1日で全て終えてしまうので結構忙しそうだが、なんのことはない。ほとんどの段取りは不動産業者や司法書士や銀行員が
よってたかってやってくれるので、あなたは決済の場所(たいてい銀行だが)へ印鑑や必要書類を持っていき、
署名をしたり押印をしたりするだけだ。あなたは「銀行の店舗はきれいだが銀行内の
会議室は意外に薄汚いな」などと感心していればよい。警戒心の旺盛な方は
なにか落ち着かないかもしれないが、この時点でだまされて失敗するということは
まずない。だまされるとすればこれよりずっと以前の物件の案内時から
だまされているものだ。
現金も払わなければならないが,たいていは手数料や税金関係を支払うだけだ。家の代金は振込となることが多いので借り入れとは
いえ数千万円の現金を一生に一度はこの手につかんでみたいと思われている方には
少し寂しいことかもしれない。
皆がよってたかってやってくれることが多いので、決済は順調に済むがその後あなたが
実際にやることはかぎの引き渡しを受けた家の確認である。
買った家の鍵を開けて中に入ってみたら誰か全然知らない人が生活していた。
なんてことは競売物件でもない限りまずないが、最低限、重要事項説明書や契約書の
内容と相違がないかは確認しておきたい。付帯設備一覧などを見ながらチェックして
不備があれば即不動産屋にクレームを入れておきたい。
5.しもたっ!トラブった!
普通の人が通常の注意をしてありきたりの家を買う場合トラブルが起こることはあまりない(と思う)。

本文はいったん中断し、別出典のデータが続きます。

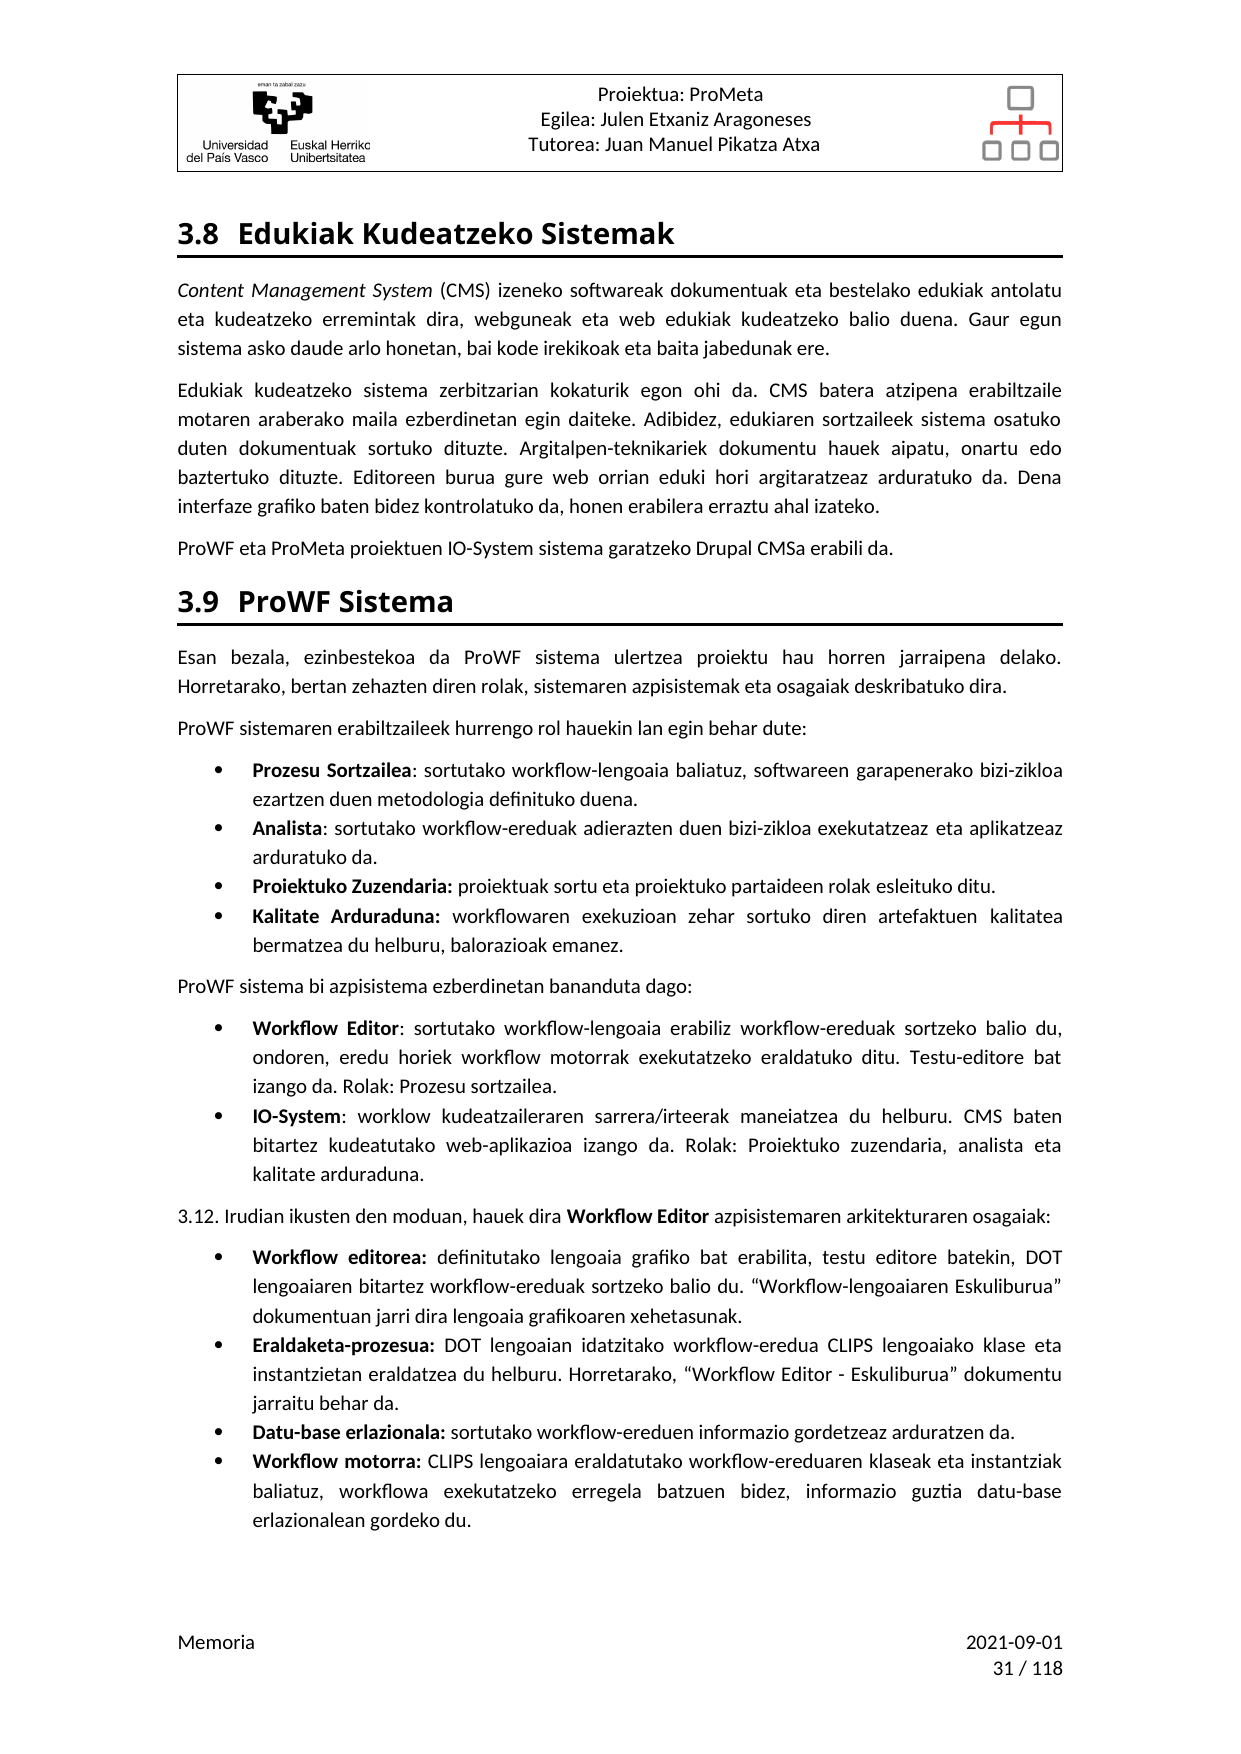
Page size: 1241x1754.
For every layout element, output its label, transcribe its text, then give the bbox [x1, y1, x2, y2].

list Datu-base erlazionala: sortutako workflow-ereduen informazio gordetzeaz arduratzen da. [215, 1419, 1063, 1445]
text ProWF sistemaren erabiltzaileek hurrengo rol hauekin lan egin behar dute: [177, 715, 1063, 741]
list IO-System: worklow kudeatzaileraren sarrera/irteerak maneiatzea du helburu. CMS baten bitartez kudeatutako web-aplikazioa izango da. Rolak: Proiektuko zuzendaria, analista eta kalitate arduraduna. [215, 1103, 1063, 1187]
list Workflow motorra: CLIPS lengoaiara eraldatutako workflow-ereduaren klaseak eta instantziak baliatuz, workflowa exekutatzeko erregela batzuen bidez, informazio guztia datu-base erlazionalean gordeko du. [215, 1449, 1063, 1532]
list Prozesu Sortzailea: sortutako workflow-lengoaia baliatuz, softwareen garapenerako bizi-zikloa ezartzen duen metodologia definituko duena. [215, 757, 1063, 812]
text Edukiak kudeatzeko sistema zerbitzarian kokaturik egon ohi da. CMS batera atzipena erabiltzaile motaren araberako maila ezberdinetan egin daiteke. Adibidez, edukiaren sortzaileek sistema osatuko duten dokumentuak sortuko dituzte. Argitalpen-teknikariek dokumentu hauek aipatu, onartu edo baztertuko dituzte. Editoreen burua gure web orrian eduki hori argitaratzeaz arduratuko da. Dena interfaze grafiko baten bidez kontrolatuko da, honen erabilera erraztu ahal izateko. [177, 377, 1063, 519]
list Workflow Editor: sortutako workflow-lengoaia erabiliz workflow-ereduak sortzeko balio du, ondoren, eredu horiek workflow motorrak exekutatzeko eraldatuko ditu. Testu-editore bat izango da. Rolak: Prozesu sortzailea. [215, 1015, 1063, 1099]
list Proiektuko Zuzendaria: proiektuak sortu eta proiektuko partaideen rolak esleituko ditu. [215, 874, 1063, 899]
list Analista: sortutako workflow-ereduak adierazten duen bizi-zikloa exekutatzeaz eta aplikatzeaz arduratuko da. [215, 815, 1063, 870]
list Eraldaketa-prozesua: DOT lengoaian idatzitako workflow-eredua CLIPS lengoaiako klase eta instantzietan eraldatzea du helburu. Horretarako, “Workflow Editor - Eskuliburua” dokumentu jarraitu behar da. [215, 1332, 1063, 1416]
list Kalitate Arduraduna: workflowaren exekuzioan zehar sortuko diren artefaktuen kalitatea bermatzea du helburu, balorazioak emanez. [215, 903, 1063, 957]
text Content Management System (CMS) izeneko softwareak dokumentuak eta bestelako edukiak antolatu eta kudeatzeko erremintak dira, webguneak eta web edukiak kudeatzeko balio duena. Gaur egun sistema asko daude arlo honetan, bai kode irekikoak eta baita jabedunak ere. [177, 277, 1063, 361]
text ProWF sistema bi azpisistema ezberdinetan bananduta dago: [177, 974, 1063, 999]
picture [182, 81, 370, 162]
subtitle ProWF Sistema [177, 581, 1063, 623]
subtitle Edukiak Kudeatzeko Sistemak [177, 214, 1063, 255]
picture [978, 80, 1060, 162]
text Esan bezala, ezinbestekoa da ProWF sistema ulertzea proiektu hau horren jarraipena delako. Horretarako, bertan zehazten diren rolak, sistemaren azpisistemak eta osagaiak deskribatuko dira. [177, 644, 1063, 699]
list Workflow editorea: definitutako lengoaia grafiko bat erabilita, testu editore batekin, DOT lengoaiaren bitartez workflow-ereduak sortzeko balio du. “Workflow-lengoaiaren Eskuliburua” dokumentuan jarri dira lengoaia grafikoaren xehetasunak. [215, 1244, 1063, 1328]
text ProWF eta ProMeta proiektuen IO-System sistema garatzeko Drupal CMSa erabili da. [177, 535, 1063, 561]
text 3.10. Irudian ikusten den moduan, hauek dira Workflow Editor azpisistemaren arkitekturaren osagaiak: [177, 1203, 1063, 1228]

しかし、ビンゴ!あなたがトラブルの1番くじを引いてしまわないとも限らない。そんなトラブルにみまわ
れたときにどうすればよいのか。
ここでいうトラブルとは引越の時に腰を痛めたとか、引っ越してみたら近所のおばさんが意地悪で困ったとか、
消火器をを売りつけに来られてつい買ってしまったなどという種類のものではない。
契約や物件の引き渡しや金銭の授受に絡んで重大な問題が起きてしまったことをいう。
こういった重大なトラブルが起こった場合、当然、不動産業者に対応をしてもらうことになる。
トラブルの原因はさまざまだが、不動産業者が絡んでいる場合が結構ある。
不動産の取引は非常に複雑で一般消費者にはあまりなじみがない。だから、プロである
不動産業者に任せるのであるが、そのプロが知識不足であったり,調査を怠ったりする。
また、営業成績を伸ばしたいがために強引な営業を行ったり,故意に物件について不利なことがらを
教えてくれなかったりする。こんなところが不動産業者がらみのトラブルの原因だろう。
これは不動産業者による仲介の場合、不動産業者自身が売り主の場合のどちらにもいえるだろう。
もちろん、消費者であるあなたに原因がある場合もあるだろうし、仲介の場合売り主に原因があることも考えられる。
いずれにしてもトラブル発生時は不動産業者と納得いくまで解決について話し合いたい。
話し合っても解決しない場合はどうするか。いきなり訴訟に持ち込むのはあまり
いい方法とはいえない。訴訟費用でせっかく貯め込んだ頭金分ぐらいの金額は吹っ飛んでしまうかもしれない。
「自分にも原因があった。いい勉強になったと思ってあきらめよう。」などと考えるのは
心理学的には面白い考察対象になるだろうが、「自分だけ」が悪いのでなければなんとかしてみよう。
ではどうするのかといえば、やはりここは各都道府県の不動産指導課を利用することにしたい。大阪府ならば
府庁にある建築振興課(大阪市中央区大手前2丁目 TEL 06−6941−0351 内線 3082)がこれに当たる。
この役所は悪い不動産業者に対して免許取消や営業停止などの罰則を与える権限も持っているところであり、
悪い不動産業者にとっては頭が上がらないという、まさに水戸黄門的な役所である
(但し、諸国を漫遊して悪い不動産屋を捜し出してやっつけるということはしてくれず、「恐れながら、」
と訴え出て初めて動き出す傾向にあるのは否めない)。
不動産業者がらみのトラブルの場合、
まずはこの建築振興課に相談してみよう(他府県の場合、名称は違うが同じ内容の課がある)。